* [What to do]: Report every line in the items below that contains the word "دانلود", copying each such line in full.

BEGIN

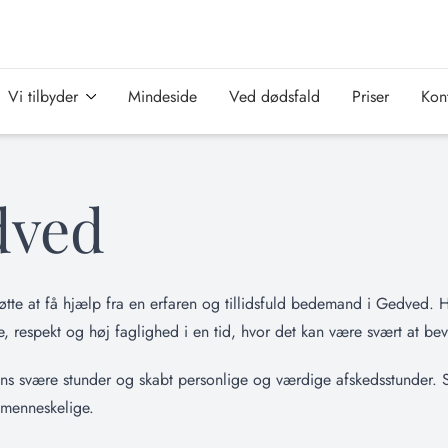
Vi tilbyder
Mindeside
Ved dødsfald
Priser
Kon
dved
øtte at få hjælp fra en erfaren og tillidsfuld bedemand i Gedved. H
respekt og høj faglighed i en tid, hvor det kan være svært at bev
gens svære stunder og skabt personlige og værdige afskedsstunder
 menneskelige.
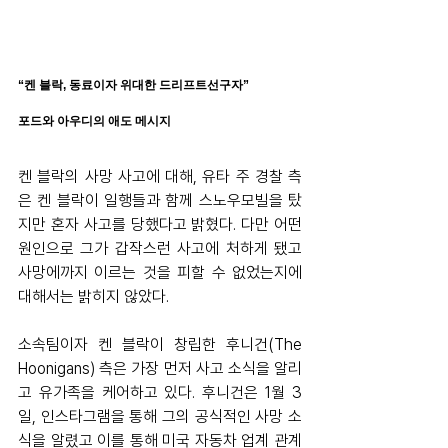
“켄 블락, 동료이자 위대한 드리프트선구자”
포드와 아우디의 애도 메시지
켄 블락의 사망 사고에 대해, 유타 주 경찰 측
은 켄 블락이 일행들과 함께 스노우모빌을 탔
지만 혼자 사고를 당했다고 밝혔다. 다만 어떤 
원인으로 그가 갑작스런 사고에 처하게 됐고 
사망에까지 이르는 것을 피할 수 없었는지에 
대해서는 밝히지 않았다. 
소속팀이자 켄 블락이 창립한 후니건(The 
Hoonigans) 측은 가장 먼저 사고 소식을 알리
고 유가족을 케어하고 있다. 후니건은 1월 3
일, 인스타그램을 통해 그의 공식적인 사망 소
식을 알렸고 이를 통해 미국 자동차 업계 관계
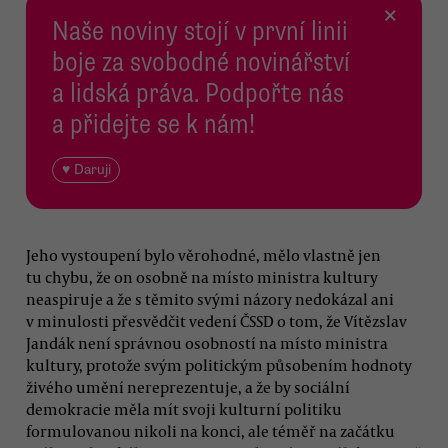
×
Naše noviny stojí v první linii
boje za svobodné novinářství
a lidská práva. Podpořte nás
a přidejte se k nám!
♥ Daruji
Jeho vystoupení bylo věrohodné, mělo vlastně jen
tu chybu, že on osobně na místo ministra kultury
neaspiruje a že s těmito svými názory nedokázal ani
v minulosti přesvědčit vedení ČSSD o tom, že Vítězslav
Jandák není správnou osobností na místo ministra
kultury, protože svým politickým působením hodnoty
živého umění nereprezentuje, a že by sociální
demokracie měla mít svoji kulturní politiku
formulovanou nikoli na konci, ale téměř na začátku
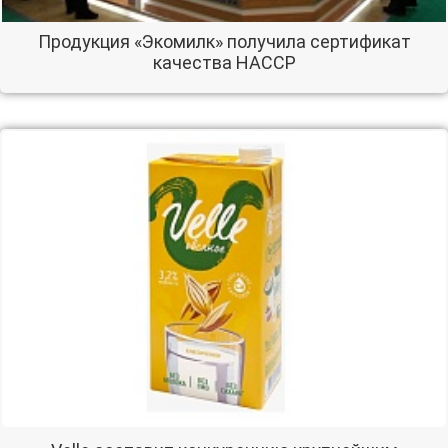
Продукция «Экомилк» получила сертификат
качества HACCP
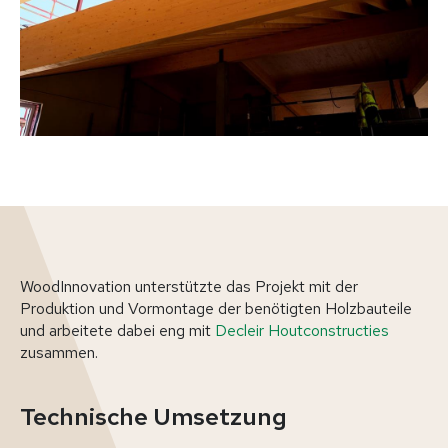
WoodInnovation unterstützte das Projekt mit der
Produktion und Vormontage der benötigten Holzbauteile
und arbeitete dabei eng mit
Decleir Houtconstructies
zusammen.
Technische Umsetzung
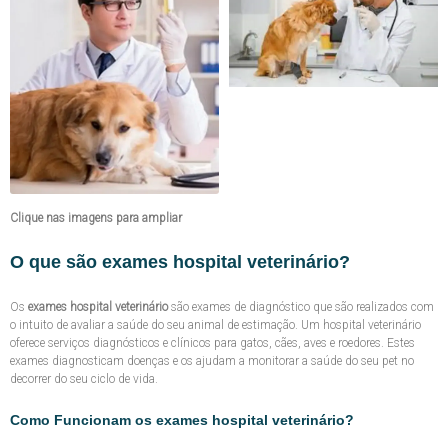
Clique nas imagens para ampliar
O que são exames hospital veterinário?
Os
exames hospital veterinário
são exames de diagnóstico que são realizados com
o intuito de avaliar a saúde do seu animal de estimação. Um hospital veterinário
oferece serviços diagnósticos e clínicos para gatos, cães, aves e roedores. Estes
exames diagnosticam doenças e os ajudam a monitorar a saúde do seu pet no
decorrer do seu ciclo de vida.
Como Funcionam os exames hospital veterinário?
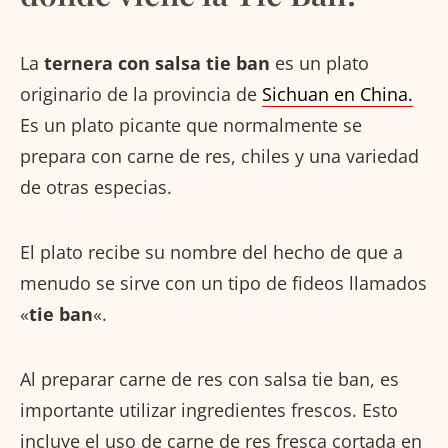
La
ternera con salsa tie ban
es un plato
originario de la provincia de
Sichuan en China.
Es un plato picante que normalmente se
prepara con carne de res, chiles y una variedad
de otras especias.
El plato recibe su nombre del hecho de que a
menudo se sirve con un tipo de fideos llamados
«
tie ban
«.
Al preparar carne de res con salsa tie ban, es
importante utilizar ingredientes frescos. Esto
incluye el uso de carne de res fresca cortada en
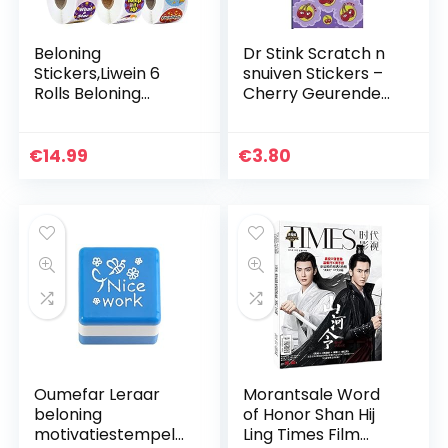
Beloning
Dr Stink Scratch n
Stickers,Liwein 6
snuiven Stickers –
Rolls Beloning
Cherry Geurende
Stickers voor Kids
Beloning Stickers –
School Stickers
Verzamelbaar
voor Leraar
€
14.99
€
3.80
Klaslokaal Potty
Training…
Oumefar Leraar
Morantsale Word
beloning
of Honor Shan Hij
motivatiestempel
Ling Times Film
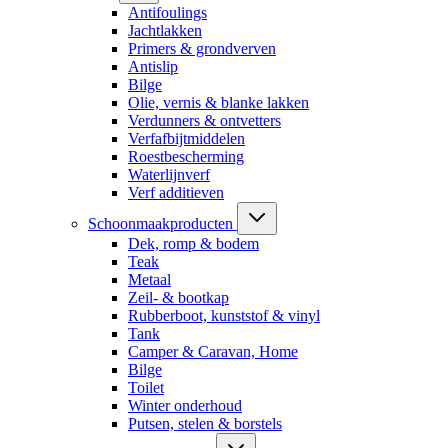
Antifoulings
Jachtlakken
Primers & grondverven
Antislip
Bilge
Olie, vernis & blanke lakken
Verdunners & ontvetters
Verfafbijtmiddelen
Roestbescherming
Waterlijnverf
Verf additieven
Schoonmaakproducten
Dek, romp & bodem
Teak
Metaal
Zeil- & bootkap
Rubberboot, kunststof & vinyl
Tank
Camper & Caravan, Home
Bilge
Toilet
Winter onderhoud
Putsen, stelen & borstels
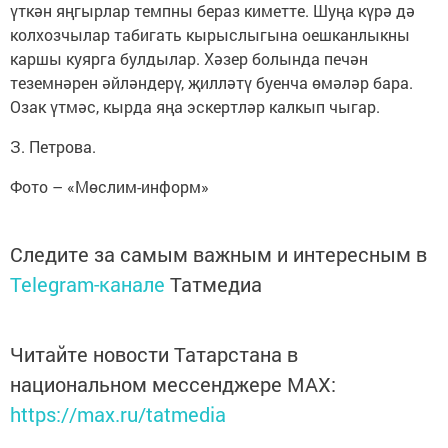
үткән яңгырлар темпны бераз киметте. Шуңа күрә дә
колхозчылар табигать кырыслыгына оешканлыкны
каршы куярга булдылар. Хәзер болында печән
теземнәрен әйләндерү, җилләтү буенча өмәләр бара.
Озак үтмәс, кырда яңа эскертләр калкып чыгар.
З. Петрова.
Фото – «Мөслим-информ»
Следите за самым важным и интересным в
Telegram-канале
Татмедиа
Читайте новости Татарстана в
национальном мессенджере MАХ:
https://max.ru/tatmedia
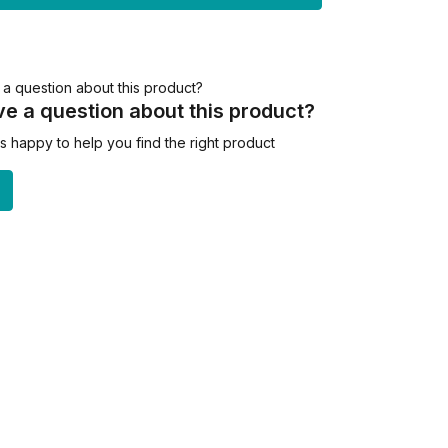
e a question about this product?
 happy to help you find the right product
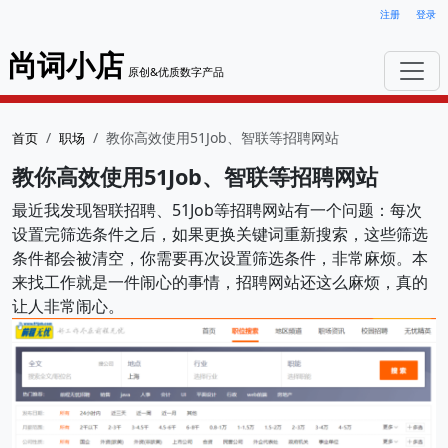
注册
登录
尚词小店
原创&优质数字产品
教你高效使用51Job、智联等招聘网站
首页
职场
教你高效使用51Job、智联等招聘网站
最近我发现智联招聘、51Job等招聘网站有一个问题：每次
设置完筛选条件之后，如果更换关键词重新搜索，这些筛选
条件都会被清空，你需要再次设置筛选条件，非常麻烦。本
来找工作就是一件闹心的事情，招聘网站还这么麻烦，真的
让人非常闹心。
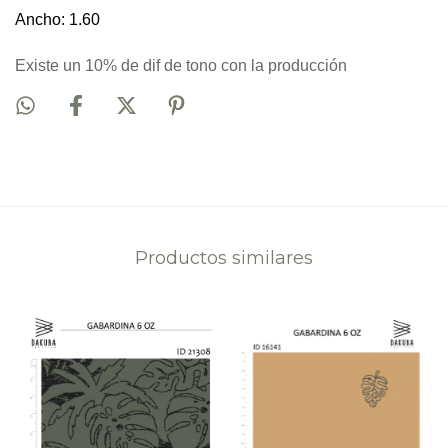
Ancho: 1.60
Existe un 10% de dif de tono con la producción
Productos similares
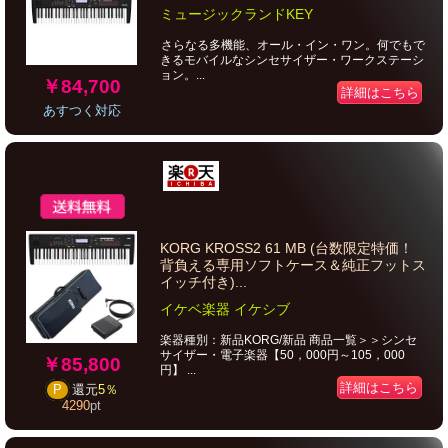
ミュージックランドKEY
さらなる多機能、オール・イン・ワン。何でもで
きるモバイルなシンセサイザー・ワークステーシ
ョン。...
￥84,700
詳細はこちら
あすつく対応
KORG KROSS2 61 MB (台数限定特価！
背負える専用ソフトケース＆純正フットス
イッチ付き)...
イケベ楽器 イケシブ
楽器種別：新品KORG/新品 商品一覧＞＞シンセ
サイザー・電子楽器【50，000円～105，000
￥85,800
円】 ...
詳細はこちら
P
還元
5％
4290
pt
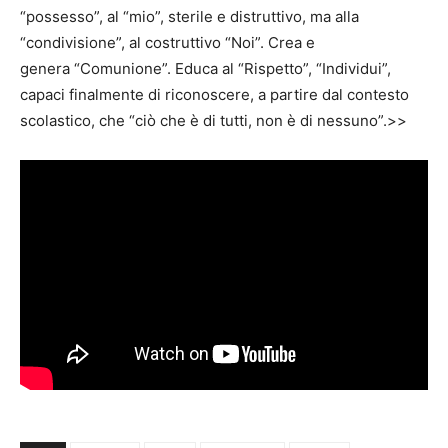
“possesso”, al “mio”, sterile e distruttivo, ma alla
“condivisione”, al costruttivo “Noi”. Crea e
genera “Comunione”. Educa al “Rispetto”, “Individui”,
capaci finalmente di riconoscere, a partire dal contesto
scolastico, che “ciò che è di tutti, non è di nessuno”.>>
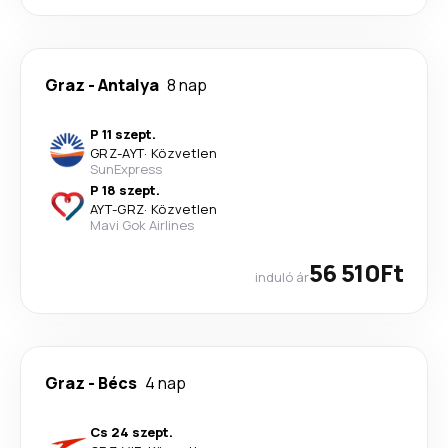
Graz
-
Antalya
8 nap
P 11 szept.
GRZ
-
AYT
·
Közvetlen
SunExpress
P 18 szept.
AYT
-
GRZ
·
Közvetlen
Mavi Gok Airlines
56 510Ft
induló ár
Graz
-
Bécs
4 nap
Cs 24 szept.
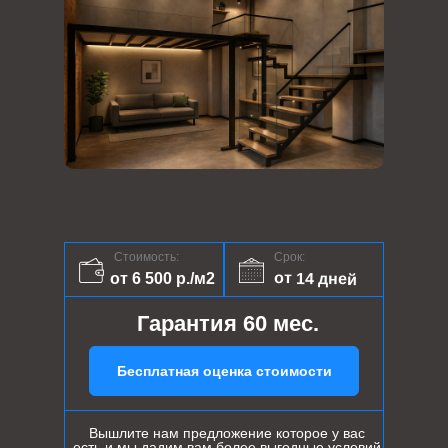
Стоимость:
Срок:
от 14 дней
от 6 500 р./м2
Гарантия 60 мес.
Бесплатная оценка стоимости
Вышлите нам предложение которое у вас
есть и мы дадим вам более выгодные условий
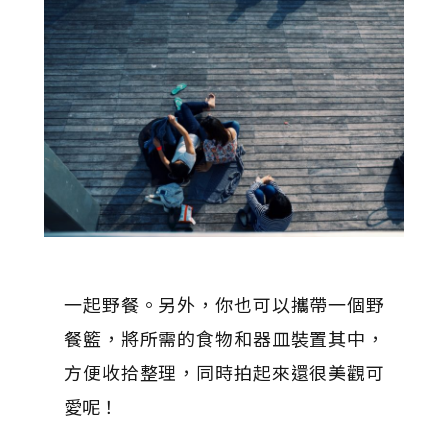
一起野餐。另外，你也可以攜帶一個野
餐籃，將所需的食物和器皿裝置其中，
方便收拾整理，同時拍起來還很美觀可
愛呢！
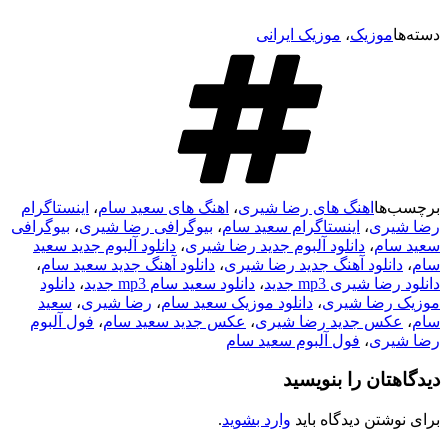
دسته‌ها
موزیک
،
موزیک ایرانی
برچسب‌ها
اهنگ های رضا شیری
،
اهنگ های سعید سام
،
اینستاگرام
رضا شیری
،
اینستاگرام سعید سام
،
بیوگرافی رضا شیری
،
بیوگرافی
سعید سام
،
دانلود آلبوم جدید رضا شیری
،
دانلود آلبوم جدید سعید
سام
،
دانلود آهنگ جدید رضا شیری
،
دانلود آهنگ جدید سعید سام
،
دانلود رضا شیری mp3 جدید
،
دانلود سعید سام mp3 جدید
،
دانلود
موزیک رضا شیری
،
دانلود موزیک سعید سام
،
رضا شیری
،
سعید
سام
،
عکس جدید رضا شیری
،
عکس جدید سعید سام
،
فول آلبوم
رضا شیری
،
فول آلبوم سعید سام
دیدگاهتان را بنویسید
برای نوشتن دیدگاه باید
وارد بشوید
.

END

* [Written answer]:
دانلود آلبوم جدید رضا شیری
دانلود آلبوم جدید سعید
دانلود آهنگ جدید رضا شیری
دانلود آهنگ جدید سعید سام
دانلود رضا شیری mp3 جدید
دانلود سعید سام mp3 جدید
دانلود
دانلود موزیک سعید سام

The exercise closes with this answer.